# [Assignment A]
Repeat the passage on EU food market transparency from "Greater transparency will" through "and improve trust.", and swap "better business decisions" for "smarter business choices".
# [Assignment B]
According to the passage on EU food market transparency, when will the new measures start to apply?
# [Assignment C]
Extend the passage on EU food market transparency from where it stops.

# [Passage]
───

Following the latest debate in the Committee of Common Market Organisation, the measures will be adopted by the Commission in the coming weeks and will apply from January 1, 2021.
Greater transparency will allow different actors to make more informed choices and improve the understanding of price formation and the development of trends along the food chain. It can also support better business decisions, including better management of risk, and improve trust.
“Increasing market transparency is about providing more information, on more products, more often. By doing so, we will give greater balance to the chain and ensure more efficient decision-making,” says Agriculture and Rural Development Commissioner Phil Hogan. “Increasing transparency is also about fairness: we are allowing equal access to price information which will bring greater clarity on how the food supply chain functions.”
“Supplemented by the recently adopted directive banning unfair trading practices, as well as to the improvements to producer organization legislation from 2017, these rules will strengthen the role of farmers in the food supply chain, a key objective for the Commission,” Hogan adds.
A significant amount of information is already available regarding agricultural markets which includes production and consumer prices, volumes of production and trade. There is little information available on markets that operate between farmers and consumers such as food processing or retailing. This creates an asymmetry of information between farmers and other actors of the food supply chain and can put farmers at a significant disadvantage when doing business with others, notes the EC.

───

# [Given information]

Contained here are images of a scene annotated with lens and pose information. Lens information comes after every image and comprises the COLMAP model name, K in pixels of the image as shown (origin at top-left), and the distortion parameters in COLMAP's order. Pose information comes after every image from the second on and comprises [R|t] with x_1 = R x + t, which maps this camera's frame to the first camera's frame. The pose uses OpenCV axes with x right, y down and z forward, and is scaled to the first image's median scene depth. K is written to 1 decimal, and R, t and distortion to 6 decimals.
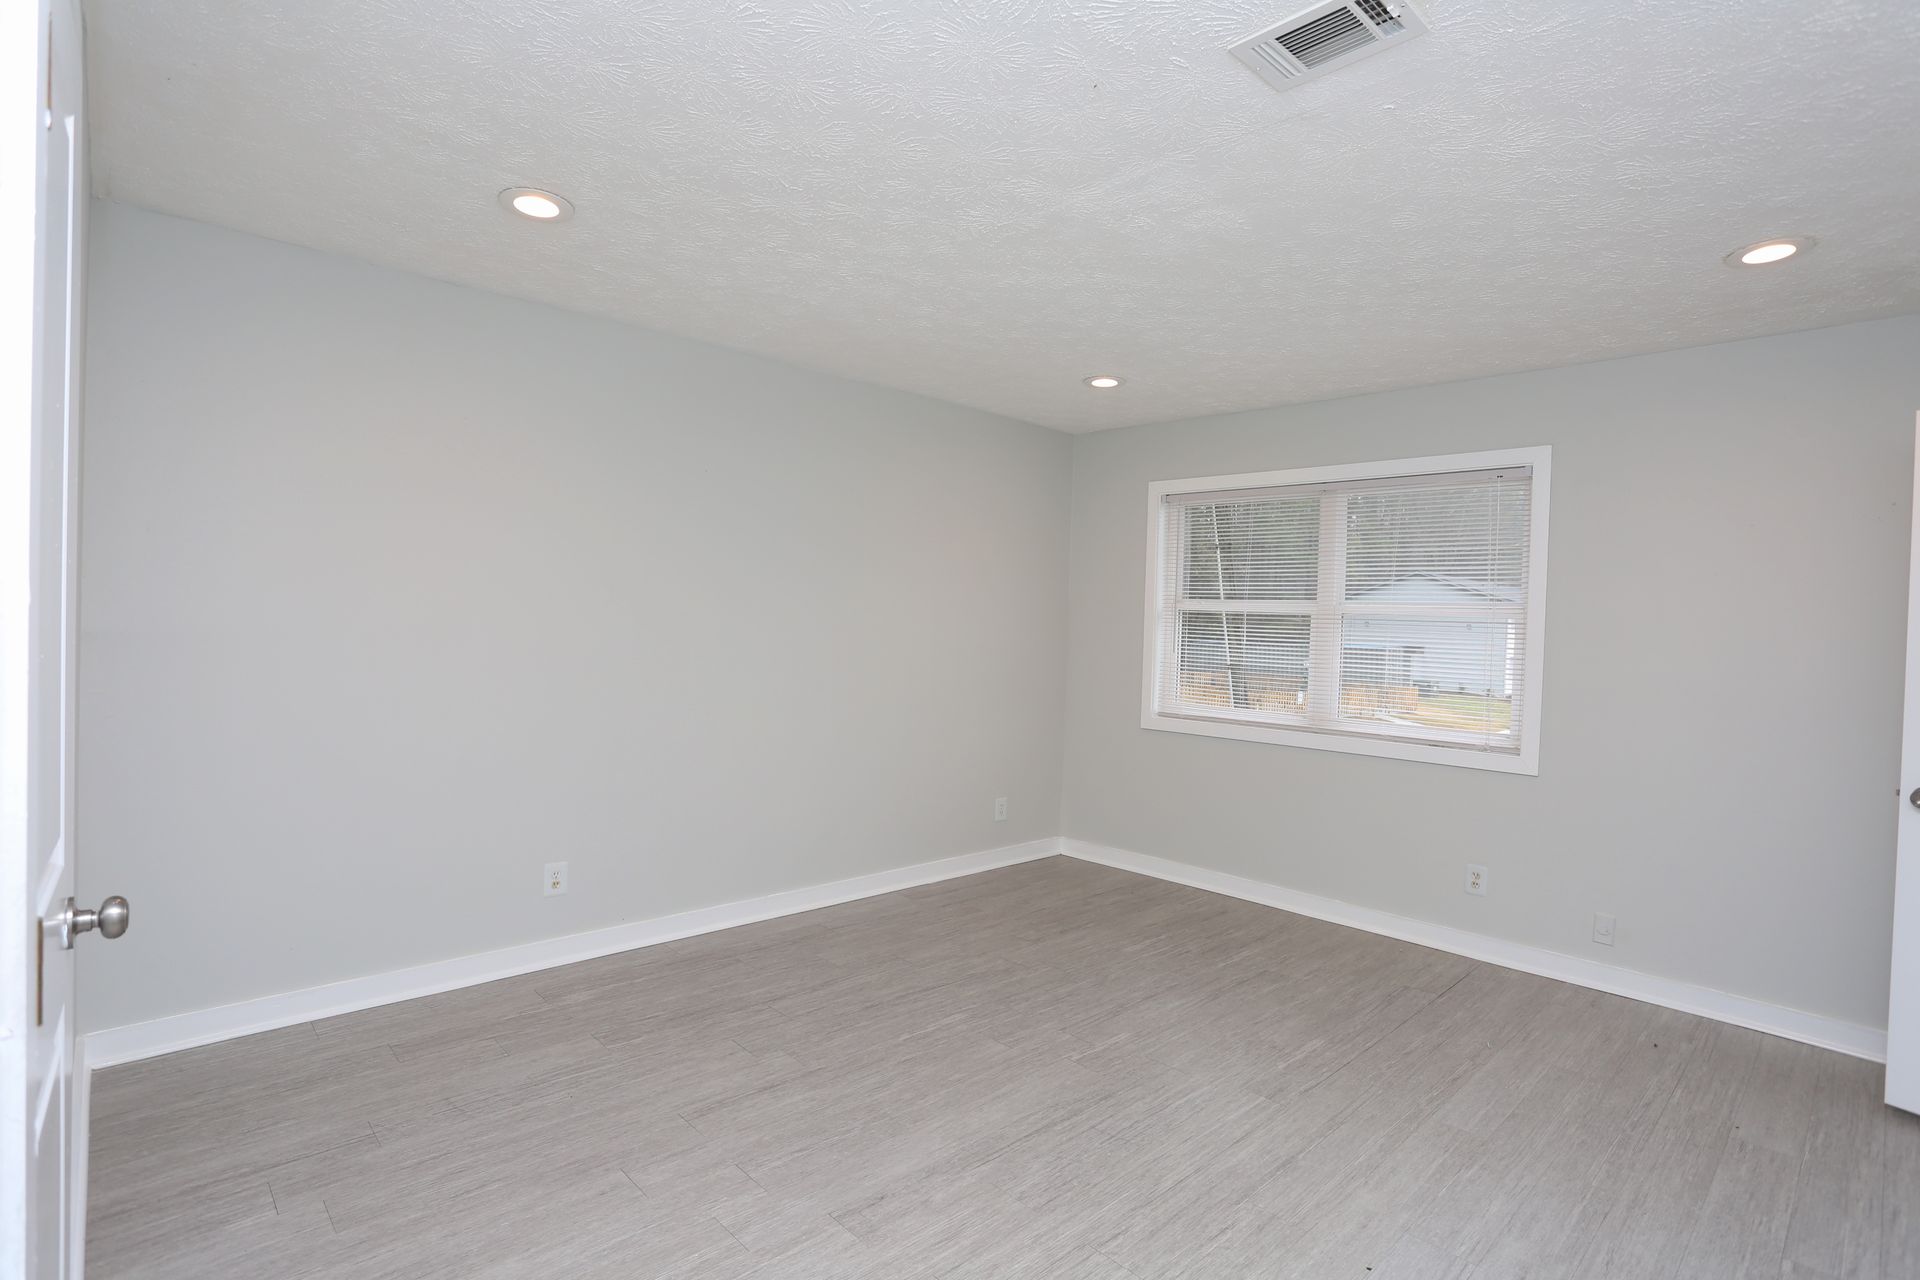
lens RADIAL K [[938.5, 0, 953.9], [0, 938.5, 631.5], [0, 0, 1]] dist [-0.075639, 0.034905]
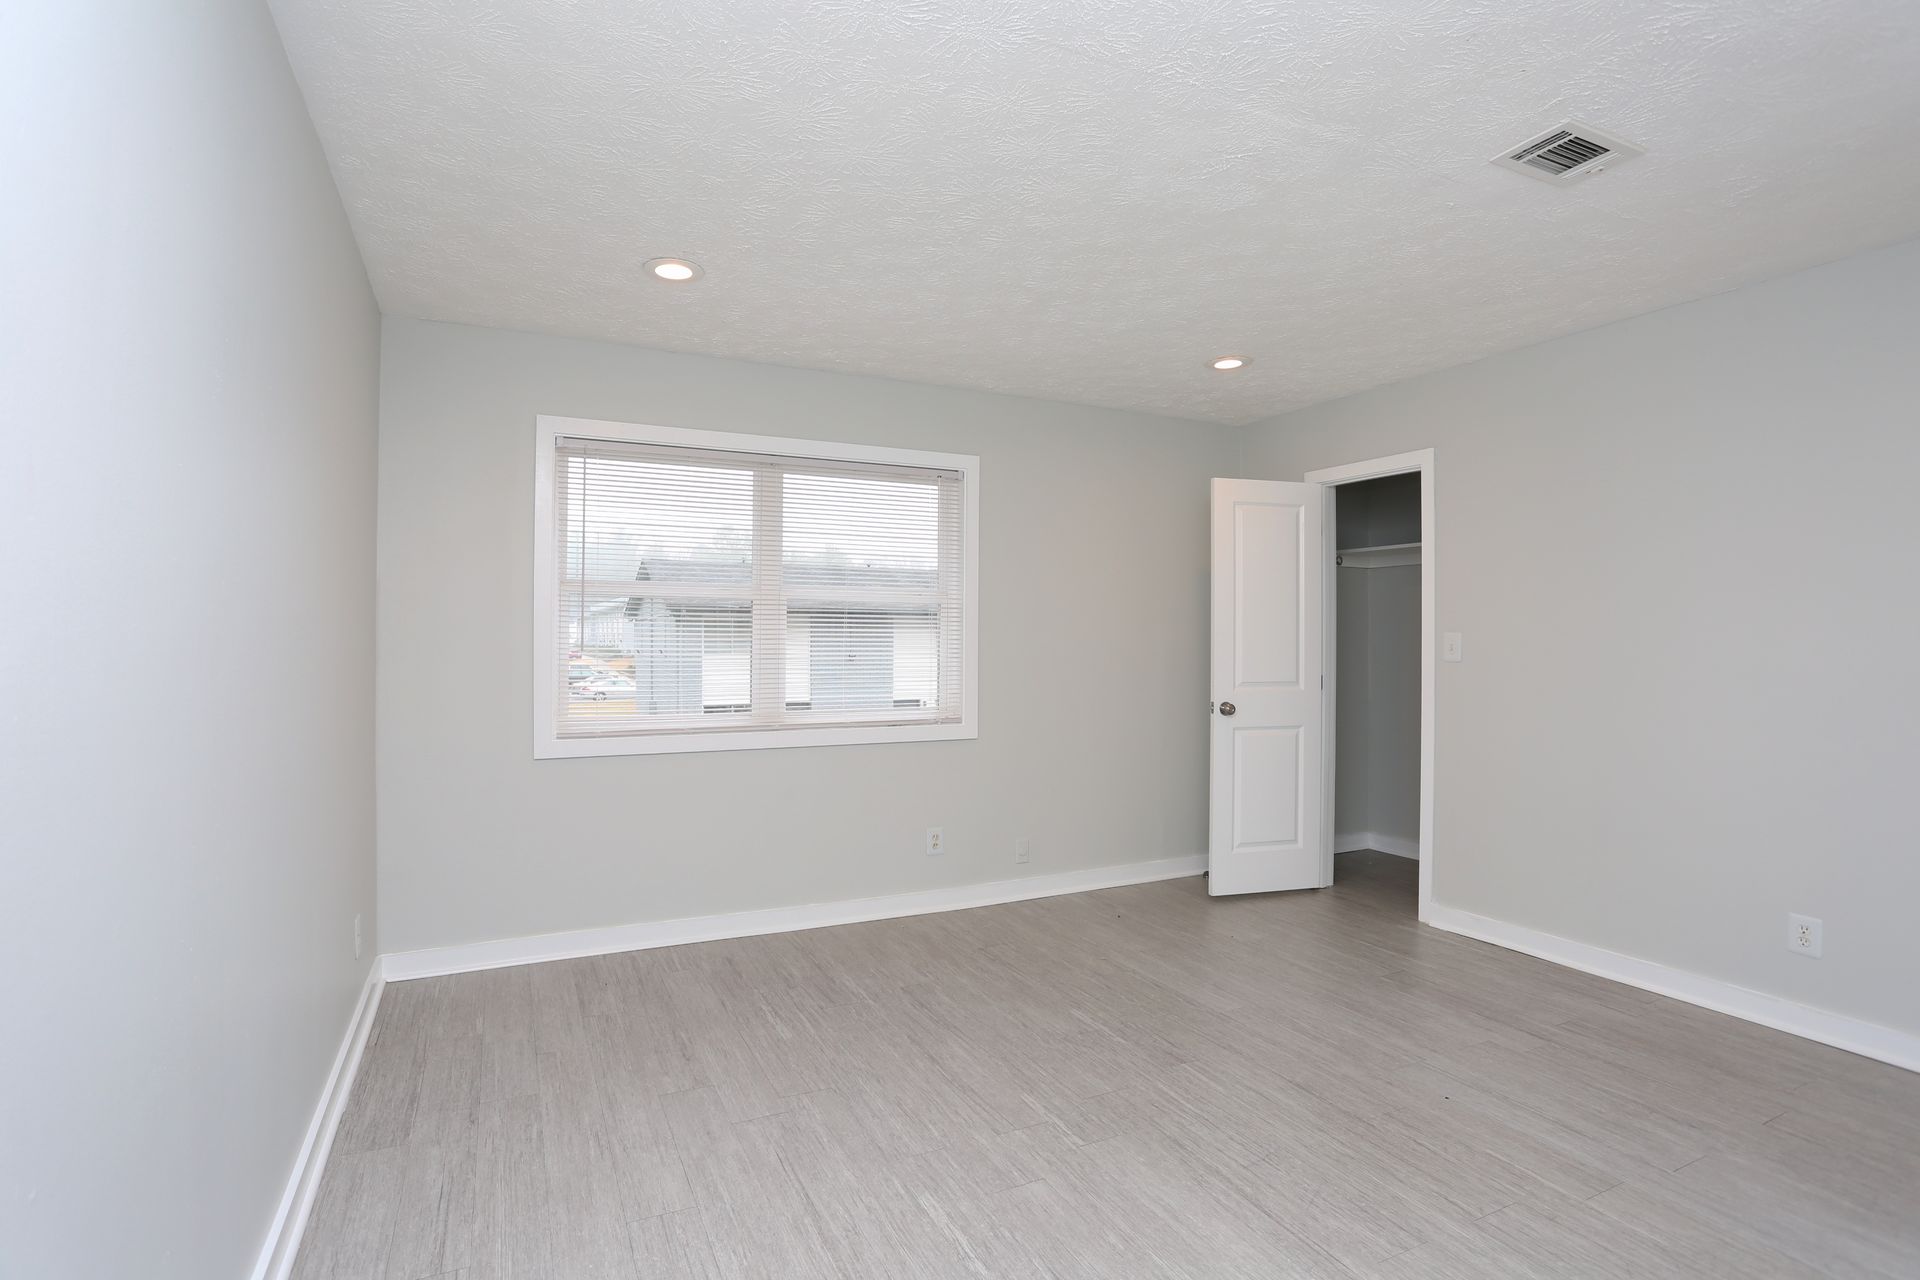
lens RADIAL K [[938.5, 0, 953.9], [0, 938.5, 631.5], [0, 0, 1]] dist [-0.075639, 0.034905]
pose [[0.297981, -0.021399, 0.954332, -0.515483], [0.019020, 0.999683, 0.016477, 0.001543], [-0.954382, 0.013242, 0.298294, 0.674030]]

───

# [Answer section A]
Greater transparency will allow different actors to make more informed choices and improve the understanding of price formation and the development of trends along the food chain. It can also support smarter business choices, including better management of risk, and improve trust.

# [Answer section B]
From January 1, 2021.

# [Answer section C]
The collection of data will rely on systems and procedures already in place, used by operators and member states to report market information to the Commission. Each member state will be responsible for the collection of price and market data.
Representative prices will be reported to achieve cost-effectiveness and to limit the administrative burden.
Member states will submit the data to the Commission, who will then make the information available on its agri-food data portal and EU market observatories.
An EU-wide opinion poll published in February 2018 also showed that a great majority of respondents (88 percent) considers that strengthening farmers role in the food supply chain is important. Previously, 96 percent of the respondents to the 2017 public consultation on the modernization of the CAP agreed with the proposition that improving farmers position in the value chain should be an objective of the EUs Common Agricultural Policy.